Friday, 22 July 2011

On Marshall McLuhan


Yesterday – 21 July 2011 – was the centenary of the birth of Marshall McLuhan.


I’ve stumbled across two pieces on him so far: this short one in The Guardian by Douglas Coupland, and a much longer one in The New Atlantis by Alan Jacobs (also available as a pdf).


Coupland includes this prescient-sounding quote from McLuhan in 1962:


‘The next medium, whatever it is – it may be the extension of consciousness – will include television as its content, not as its environment.
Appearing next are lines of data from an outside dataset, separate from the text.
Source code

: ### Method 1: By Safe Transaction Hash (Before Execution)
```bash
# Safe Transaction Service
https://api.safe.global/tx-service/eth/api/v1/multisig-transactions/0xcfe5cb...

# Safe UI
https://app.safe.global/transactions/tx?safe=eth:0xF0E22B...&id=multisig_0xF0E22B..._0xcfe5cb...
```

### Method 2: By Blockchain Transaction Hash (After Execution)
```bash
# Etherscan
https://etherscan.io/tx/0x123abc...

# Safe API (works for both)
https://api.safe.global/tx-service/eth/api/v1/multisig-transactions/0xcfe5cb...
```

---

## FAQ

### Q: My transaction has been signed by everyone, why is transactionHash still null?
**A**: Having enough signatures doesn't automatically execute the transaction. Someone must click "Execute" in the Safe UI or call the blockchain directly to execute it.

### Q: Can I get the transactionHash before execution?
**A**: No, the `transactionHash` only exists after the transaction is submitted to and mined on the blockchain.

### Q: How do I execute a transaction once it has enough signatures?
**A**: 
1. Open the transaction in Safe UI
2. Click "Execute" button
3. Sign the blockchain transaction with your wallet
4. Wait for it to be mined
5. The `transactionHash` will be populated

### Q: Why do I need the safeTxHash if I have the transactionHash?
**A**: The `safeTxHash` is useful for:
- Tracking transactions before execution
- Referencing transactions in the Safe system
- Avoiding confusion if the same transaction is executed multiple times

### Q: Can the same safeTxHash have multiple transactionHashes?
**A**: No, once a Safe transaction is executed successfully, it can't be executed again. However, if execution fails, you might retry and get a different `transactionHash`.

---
A computer as a research and communication instrument could enhance retrieval, obsolesce mass library organisation, retrieve the individual’s encyclopedic function and flip it into a private line to speedily tailored data of a saleable kind.’


Jacobs notes that there are several ways to read McLuhan badly, and that he is ‘tempted to suggest that McLuhan now be ignored – to argue that his greatest long-term value has been his ability to provoke people who are, if not simply smarter than he was, then more patient, methodical, and scholarly’ (referring to Neil Postman, Hugh Kenner, and Walter Ong). Even so, according to Jacobs, in spite of his overblown international celebrity status, ‘it is not likely that Postman, Kenner, Ong, and many others would have achieved anything like what they did had it not been for the example and the provocation of McLuhan’.